Originally Posted by
simplependulum Suppose $\displaystyle x,y,z ~~$ are the roots of a cubic equatiox^3n
we have $\displaystyle x+y+z = 1$ so the equation is $\displaystyle
u^3 - u^2 + bu + c = 0 $
At the same time ,
$\displaystyle x^2 + y^2 + z^2 = (x+y+z)^2 - 2(xy+yz+zx) = 1$ so
$\displaystyle 1 - 2(xy+yz+zx) = 1 \implies xy+yz+zx = 0$
The equation :$\displaystyle u^3 - u^2 + c = 0 $
And
$\displaystyle x^3 = x^3 - x^2 + c + ( x^2 - x + \frac{c}{x}) - c + x - \frac{c}{x} = 0+0 - c + x - \frac{c}{x} = x - c - \frac{c}{x}$
So $\displaystyle x^3 + y^3 + z^3 = x+y+z - c-c-c - c (\frac{1}{x} + \frac{1}{y} + \frac{1}{z}) = 1 - 3c - c [ \frac{ xy+yz+zx}{xyz}] = 1-3c $
It is given that $\displaystyle x^3 + y^3 + z^3 = 1$
Therefore , $\displaystyle 1 = 1-3c \implies c = 0$
The equation is u^3 - u^2 = 0
u = 0 , 0, 1
Therefore , (x,y,z) = (0,0,1),(0,1,0),(1,0,0)
If the values of the right hand sides are not 1,the above method can be applied to solve it , It is not just used to prove the set of the solution is (0,0,1) in this case .

○ ○ ○ ○ ○ ○ ○

◆ TASK PROMPT:
Extract the part of the forum post on cubic roots that runs from "If the values" up to and including "this case .". Rely only on the forum post for this.

◆ INFORMATION SUPPLIED:
○ ○ ○ ○ ○ ○ ○

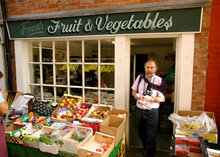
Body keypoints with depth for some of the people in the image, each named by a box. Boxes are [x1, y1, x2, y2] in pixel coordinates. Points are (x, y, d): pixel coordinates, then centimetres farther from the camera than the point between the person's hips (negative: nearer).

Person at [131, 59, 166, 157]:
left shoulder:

○ ○ ○ ○ ○ ○ ○

◆ REPLY TO THE EXERCISE:
If the values of the right hand sides are not 1,the above method can be applied to solve it , It is not just used to prove the set of the solution is (0,0,1) in this case .